Regarding association of education level with acceptance of PITC in this study, those women with no education were more likely to accept PITC than those with education level of secondary and above and this might be due to the fact that uneducated women might not refuse PITC because they believe that their doctor/nurse will react negatively to their refusal or they fear that they will receive inferior care as a result of their refusal or they might be denied their right to refuse PITC because socio-culturally uneducated women do not question the medical advice of their doctors or nurses and this possible explanation is in line with what has been expressed by many authors that proposing PITC would pose human rights challenges [2224]. This possible explanation is also in line with the finding from Botswana where 68% of respondents felt that they could not refuse a test offered by their provider [25]. However, the overall association of education with acceptance of PITC in this study is marginally significant which indicates lack of power.

Concerning attitudes towards PITC in this study, 91% of them were in favor of PITC, 44.25% agreed that PITC makes easier for ANC clients to get tested and 38.8% agreed PITC helps to take ART to prevent a baby from HIV. While the percentage of those who are in favor of PITC (91%) is higher, those who agree on PITC makes easier for ANC clients to get tested and to take ART to prevent a baby from HIV were much lower than the finding from Botswana [25].

On the other hand, 17.8% of mothers in this study believed that PITC would cause people to avoid seeing their health care provider for fear of being tested and 8.25% of mothers thought that routine testing would lead to more violence against women and these percentages are lower when compared with the finding from population based study in Botswana [25].

The most frequent reasons for accepting PITC in this study were to protect their children (35%) and concern for their own health (44%) and the main reasons for refusal of PITC were fear of partners reaction for HIV test (31.4%), not ready for HIV test (14.3%) and afraid to know if they were HIV positive (8.6%) and these findings are consistent with the findings in urban Zimbabwe, Botswana and in two rural districts of Zimbabwe [9, 20, 25].

Limitations

Our study had some potential limitations.

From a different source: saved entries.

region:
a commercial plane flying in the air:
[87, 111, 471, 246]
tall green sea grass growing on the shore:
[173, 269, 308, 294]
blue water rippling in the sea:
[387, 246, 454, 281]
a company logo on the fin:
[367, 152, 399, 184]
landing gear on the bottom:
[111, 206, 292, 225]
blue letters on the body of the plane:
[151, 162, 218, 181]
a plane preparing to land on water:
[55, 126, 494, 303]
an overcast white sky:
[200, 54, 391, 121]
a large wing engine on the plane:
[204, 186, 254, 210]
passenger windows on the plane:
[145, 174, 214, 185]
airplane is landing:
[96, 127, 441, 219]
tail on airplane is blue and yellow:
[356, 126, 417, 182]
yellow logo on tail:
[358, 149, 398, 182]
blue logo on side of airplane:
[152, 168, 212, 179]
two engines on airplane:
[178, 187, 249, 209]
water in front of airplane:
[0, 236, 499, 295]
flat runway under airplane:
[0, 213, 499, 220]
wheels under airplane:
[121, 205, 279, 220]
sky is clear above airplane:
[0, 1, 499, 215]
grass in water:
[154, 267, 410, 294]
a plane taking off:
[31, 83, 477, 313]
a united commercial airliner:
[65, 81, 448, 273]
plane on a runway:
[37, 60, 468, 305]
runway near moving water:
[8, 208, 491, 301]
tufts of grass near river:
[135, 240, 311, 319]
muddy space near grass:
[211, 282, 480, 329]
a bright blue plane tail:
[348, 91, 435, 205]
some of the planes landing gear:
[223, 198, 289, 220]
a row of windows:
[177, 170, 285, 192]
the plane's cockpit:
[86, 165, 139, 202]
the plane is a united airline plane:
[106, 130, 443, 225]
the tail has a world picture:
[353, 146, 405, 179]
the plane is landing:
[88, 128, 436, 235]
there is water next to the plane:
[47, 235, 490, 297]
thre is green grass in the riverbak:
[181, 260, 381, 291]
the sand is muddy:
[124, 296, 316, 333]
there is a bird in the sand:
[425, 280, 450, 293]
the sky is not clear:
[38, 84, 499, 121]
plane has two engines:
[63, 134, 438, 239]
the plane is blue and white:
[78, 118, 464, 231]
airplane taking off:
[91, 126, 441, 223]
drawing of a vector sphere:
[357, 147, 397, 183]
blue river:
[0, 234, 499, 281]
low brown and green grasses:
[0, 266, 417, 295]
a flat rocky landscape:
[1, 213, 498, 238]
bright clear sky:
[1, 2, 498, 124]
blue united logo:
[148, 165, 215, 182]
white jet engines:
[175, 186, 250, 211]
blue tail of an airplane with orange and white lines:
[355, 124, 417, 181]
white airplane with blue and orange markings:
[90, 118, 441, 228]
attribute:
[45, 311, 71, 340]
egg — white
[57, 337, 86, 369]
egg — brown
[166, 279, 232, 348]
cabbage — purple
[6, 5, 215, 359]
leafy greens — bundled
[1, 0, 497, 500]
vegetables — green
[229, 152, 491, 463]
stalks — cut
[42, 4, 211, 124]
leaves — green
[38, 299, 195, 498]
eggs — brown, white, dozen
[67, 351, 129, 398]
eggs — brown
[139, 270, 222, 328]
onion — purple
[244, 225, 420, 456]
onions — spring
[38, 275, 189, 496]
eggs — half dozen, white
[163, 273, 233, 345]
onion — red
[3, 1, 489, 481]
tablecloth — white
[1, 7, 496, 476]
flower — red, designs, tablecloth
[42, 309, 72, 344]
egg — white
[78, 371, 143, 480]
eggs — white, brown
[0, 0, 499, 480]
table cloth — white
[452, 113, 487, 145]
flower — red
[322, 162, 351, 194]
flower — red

Being a cross-sectional survey, causality cannot be inferred from our findings. The study is limited by being facility based and therefore eliminating pregnant women who did not patronize the services in the participating facilities. The findings therefore preclude generalization to all pregnant women in Gondar town, northwest Ethiopia indicating a need for further study of the acceptability of the opt-out test using a more representative sample of pregnant women in the country. We attempted to reduce social desirability bias by presenting study aims to the respondents in general terms but it might have been introduced because of self-report. Despite this limitation, the study provides useful information that will inform the implementation of PITC to PMTCT in Ethiopia.

Conclusion

Our study findings have demonstrated that antenatal routine HIV counseling and testing seems to be largely acceptable to the pregnant women in northern Ethiopia and there is willingness to attend ANC even with the knowledge that HIV testing would be routinely offered. It is therefore being recommended that routine antenatal HIV testing should become the standard of care and be urgently implemented at all antenatal sites in Ethiopia. Given the high antenatal HIV prevalence, PITC will decrease the proportion of women who give birth with unknown HIV status and increase the number of mother-infant pairs who receive appropriate treatment for preventing mother-to-child transmission of HIV. All ANC staff should be trained as counselors and a system should be put in place to ensure, that every pregnant woman who comes to the ANC is offered the test. We encourage programs providing routine HIV testing to provide public education about the meaning of routine testing, ensure that patients are not tested without their knowledge, reassure patients that they can refuse testing and treatment they do not want, and raise awareness about the substantial benefits of HIV care and treatment.